## INSTRUCCIONES DE TRABAJO
(a) Enumere a todas las personas que el extracto seleccionado menciona por su nombre.
(b) Transcriba literalmente un pasaje del extracto seleccionado: comience en las palabras “Jiang vive en” y deténgase después de “de 6.000 yuanes.”.

## EXTRACTO SELECCIONADO
En Shanghái conviven edificios modernos con barrios pobres, conocidos como cheng zhong cun.

Durante su embarazo, Jiang tuvo que ocultarse para evitar que los vecinos la delataran: “Si algún vecino me hubiera visto habría ido a la Policía, y eso hubiera supuesto el fin de mi embarazo”, dice, sin querer entrar en más detalles. El miedo a hablar demasiado está muy presente en la China actual. “Una amiga trabajaba para el gobierno local, y ella me ayudó mucho para que todo saliera bien”, comenta.

Amnistía Internacional ha recogido, a lo largo de los años en los que la política del hijo único ha estado vigente, numerosas denuncias con respecto a violaciones de los derechos humanos. William Nee, investigador de Amnistía Internacional en China, declaraba poco después del fin de la controvertida política: “Seguimos recibiendo informes de abortos forzados y esterilizaciones en China. La decisión de cambiar la política de un solo hijo no es suficiente. Las parejas que tienen dos niños todavía podrían ser sometidas a formas coercitivas e intrusivas de contracepción, e incluso a abortos forzados, que son un tipo de tortura”. Se estima que desde que esta política de planificación familiar se puso en marcha, a finales de los 70, el gobierno chino evitó 400 millones de nacimientos.

Jiang vive en un cheng zhong cun desde hace 13 años. Nacida en la provincia de Henan, tuvo que trasladarse a Shanghái en busca de trabajo poco después de tener a su segundo hijo, luego de asumir el pago de una multa de 6.000 yuanes.

Jiang y su marido, Wang, consiguieron finalmente tener a su segundo hijo, y debieron pagar una multa de 6.000 yuanes, una cantidad que en aquel momento les supuso un tremendo esfuerzo económico. Esto permitió a Jié tener el hukou, el documento de identidad que da acceso al sistema sanitario y educativo. Pero no todas las familias que tienen más de un hijo pueden afrontar estas sanciones; aunque no hay cifras oficiales al respecto, se estima que existe un gran número de población sumergida como consecuencia de esta situación.

## MATERIAL PROPORCIONADO
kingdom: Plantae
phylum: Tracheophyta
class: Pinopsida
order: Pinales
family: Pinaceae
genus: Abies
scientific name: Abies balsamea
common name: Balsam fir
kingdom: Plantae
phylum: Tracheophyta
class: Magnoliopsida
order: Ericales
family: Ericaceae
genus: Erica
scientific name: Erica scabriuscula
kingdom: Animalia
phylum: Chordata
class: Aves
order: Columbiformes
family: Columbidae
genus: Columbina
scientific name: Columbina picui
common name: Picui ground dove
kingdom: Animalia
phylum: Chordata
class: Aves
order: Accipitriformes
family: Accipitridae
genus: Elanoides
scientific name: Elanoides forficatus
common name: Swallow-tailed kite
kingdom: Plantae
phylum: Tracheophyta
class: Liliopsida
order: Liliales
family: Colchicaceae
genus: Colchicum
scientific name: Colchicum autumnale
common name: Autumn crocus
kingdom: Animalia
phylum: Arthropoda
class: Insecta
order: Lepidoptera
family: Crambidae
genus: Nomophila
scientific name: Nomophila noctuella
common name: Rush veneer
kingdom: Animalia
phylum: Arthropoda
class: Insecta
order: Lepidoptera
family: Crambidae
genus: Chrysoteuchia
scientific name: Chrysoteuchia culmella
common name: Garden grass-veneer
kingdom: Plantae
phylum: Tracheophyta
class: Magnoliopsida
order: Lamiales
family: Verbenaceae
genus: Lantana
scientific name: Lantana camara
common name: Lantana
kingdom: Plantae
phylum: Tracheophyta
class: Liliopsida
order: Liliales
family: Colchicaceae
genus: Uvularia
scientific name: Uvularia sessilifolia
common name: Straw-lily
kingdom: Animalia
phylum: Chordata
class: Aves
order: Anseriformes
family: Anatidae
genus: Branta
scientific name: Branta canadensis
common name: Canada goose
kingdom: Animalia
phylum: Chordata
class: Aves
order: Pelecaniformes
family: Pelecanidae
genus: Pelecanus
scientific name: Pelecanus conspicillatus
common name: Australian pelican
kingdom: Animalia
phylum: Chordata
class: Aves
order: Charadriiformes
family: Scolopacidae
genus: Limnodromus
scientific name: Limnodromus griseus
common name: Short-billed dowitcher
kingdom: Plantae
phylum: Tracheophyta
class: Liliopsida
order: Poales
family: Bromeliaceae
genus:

## RESULTADOS POR TAREA
(a) Jiang, William Nee, Wang y Jié.

(b)
Jiang vive en un cheng zhong cun desde hace 13 años. Nacida en la provincia de Henan, tuvo que trasladarse a Shanghái en busca de trabajo poco después de tener a su segundo hijo, luego de asumir el pago de una multa de 6.000 yuanes.